When I was little, I wasn’t a huge fan of candy. Mom always had her candy drawer fully stocked but I was never that enticed to ‘snatch’ something from it – unless it was red licorice. Every Christmas mom would have boxes of Ganong chocolates that would get distributed throughout the holiday season. I would try to see which chocolate I could eat based on the diagram on the box. If it looked like a mushy center or alcohol based, I would avoid it like the plague. And, I would take a small corner bite just to make sure it was the one. If it wasn’t, I would neatly place it back in the wrapper! I can distinctly remember checking my Christmas stocking for goodies and hoping I wouldn’t find any ribbon candy in it…I know they were pretty and nostalgic-looking but that was it. I would use it as a bartering tool later on with my other siblings (sorry mom). Nothing much has changed since then. I’ve long since moved away from milk chocolate (eww) and favor dark chocolate. Visit Women’s Health Magazine for 9 health benefits of eating dark chocolate (at least 70 percent cacao).
adapted from Fifteen Spatulas
16 oz. dark chocolate (70%), chopped
1/2 cup creamy natural peanut butter
2 tablespoons butter, softened
1/4 cup sifted icing sugar
Fill a muffin tin with 12 cupcake liners. Melt half the chocolate in a double boiler. Distribute melted chocolate between the cupcake liners by barely filling the bottom of each. I found that using a tablespoon helped. If the chocolate does not lie flat, drop the pan repeatedly on the counter until it is flatten and smooth. Place the pan in the freezer for 15 minutes.
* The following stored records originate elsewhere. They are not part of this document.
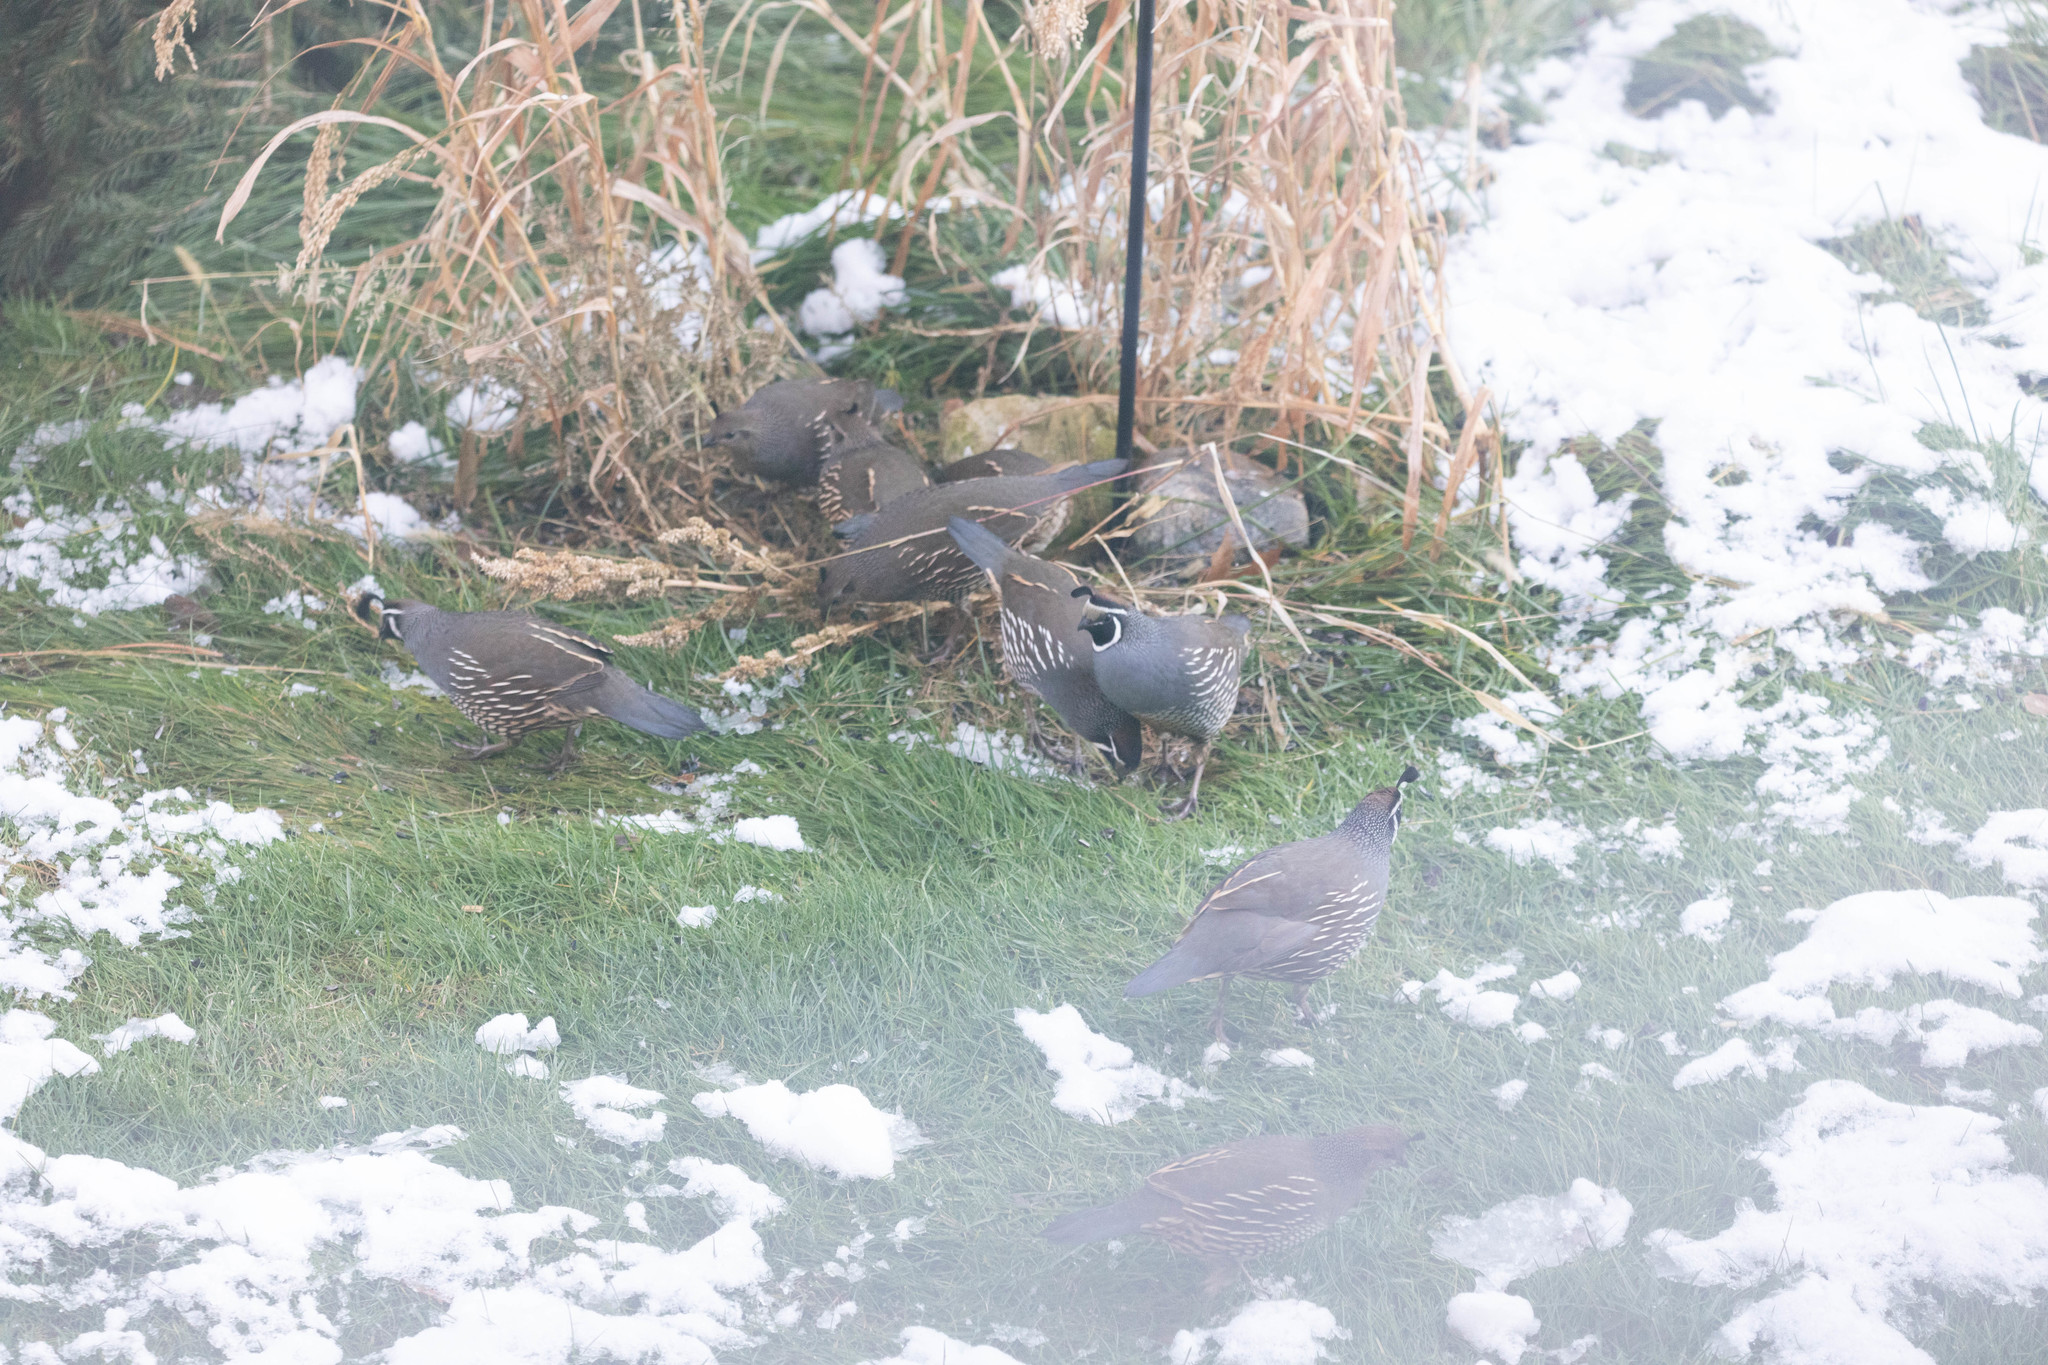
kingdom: Animalia
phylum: Chordata
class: Aves
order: Galliformes
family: Odontophoridae
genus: Callipepla
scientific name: Callipepla californica
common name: California quail
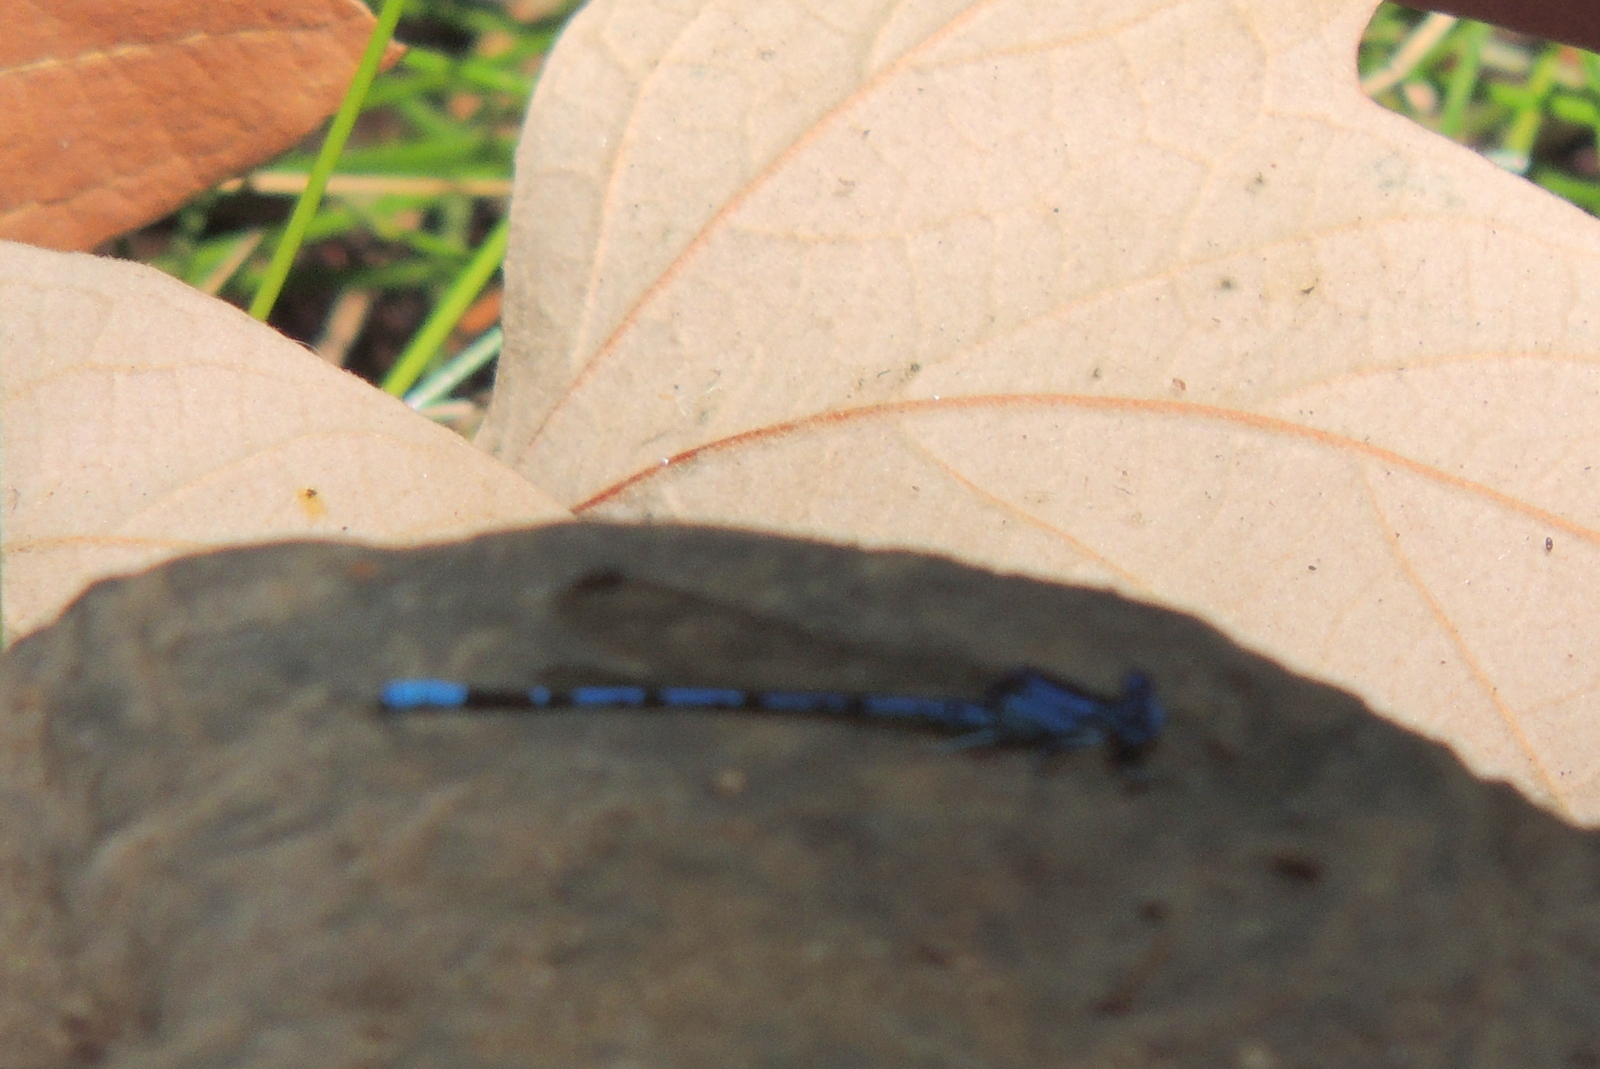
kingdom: Animalia
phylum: Arthropoda
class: Insecta
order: Odonata
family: Coenagrionidae
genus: Argia
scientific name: Argia vivida
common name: Vivid dancer
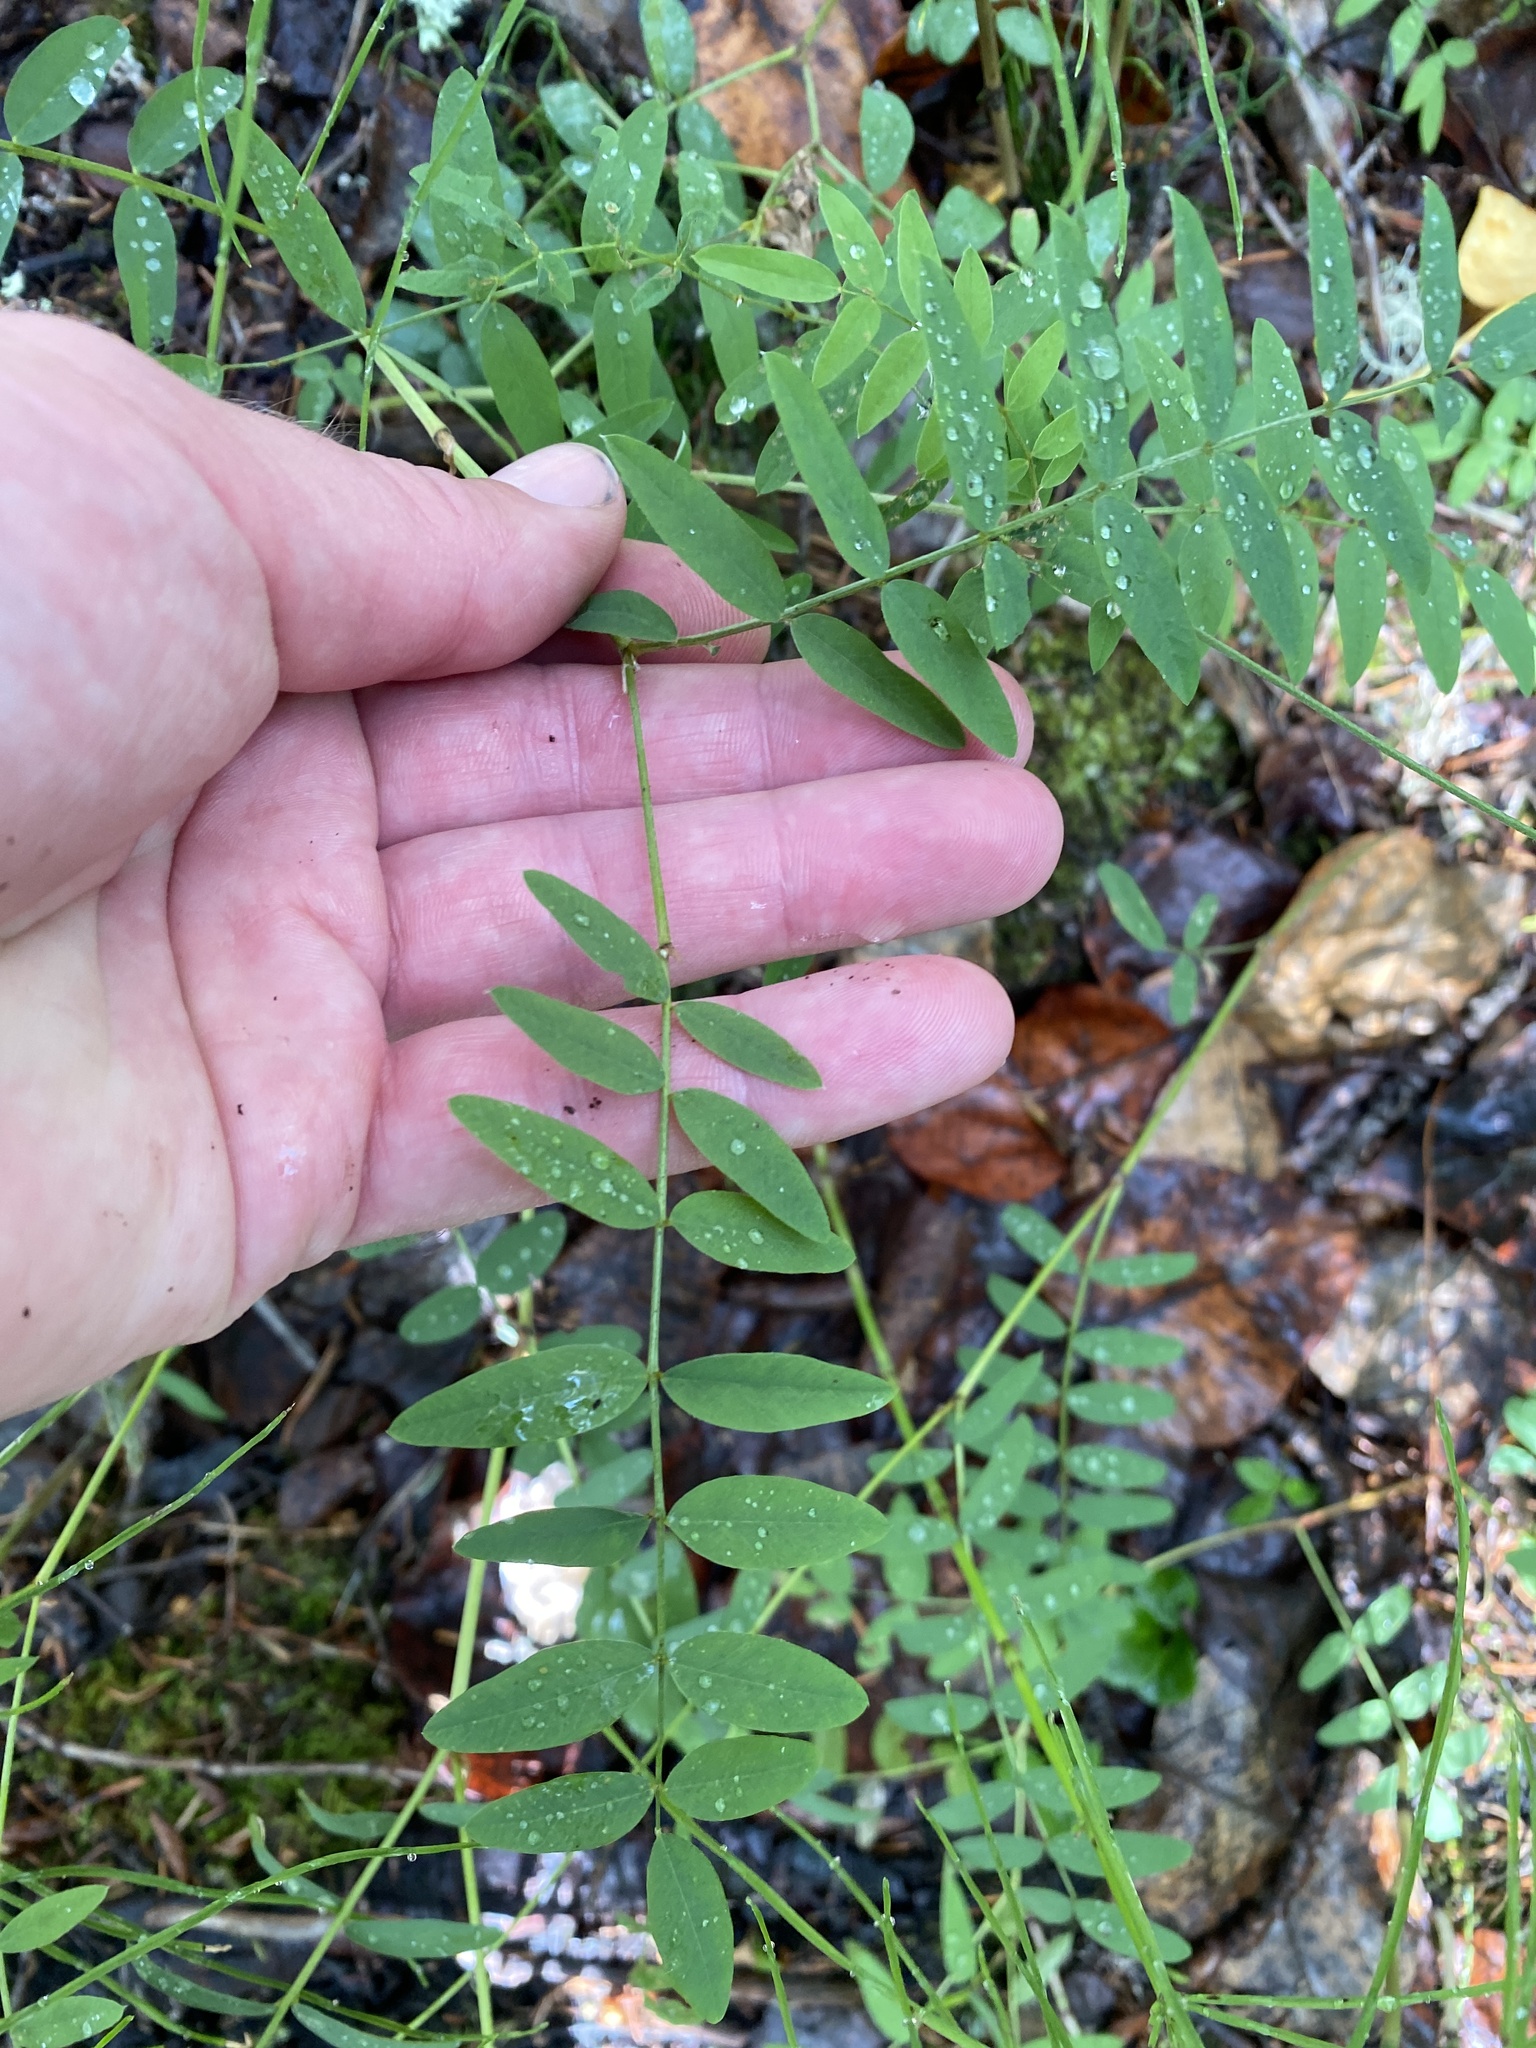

Meanwhile, using a hand mixer whip the peanut butter, butter, and icing sugar together until light in color. At this point, do a taste test to make sure the sweetness is to your liking. Place small tablespoons of peanut butter into each cup, then drop the pan repeatedly on the counter again, so the peanut butter layer is flattened out or smooth it out with the back of a teaspoon. Place in the freezer for 15 minutes.
Melt the last half of chocolate, and portion small spoonfuls of chocolate into the cups, one cup at a time, immediately dropping the pan repeatedly on the counter to flatten each cup. Do this for each cup as the chill from the peanut butter will harden the top layer of chocolate very quickly. Place the peanut butter cups in the freezer for 15 minutes to set the top layer of chocolate.
The Culinary Chase’s Note: Once you make your own, it will be difficult to go back to a commercial form. Keep the peanut butter cups in the fridge otherwise the filling will be too soft if left out at room temperature for any length of time. I’ll make these again but using less chocolate on the bottom and top…my gauge was a bit off making the top too thick but not too thick to enjoy. My husband is not a fan of peanut butter but when he tried this, he was hooked. Enjoy!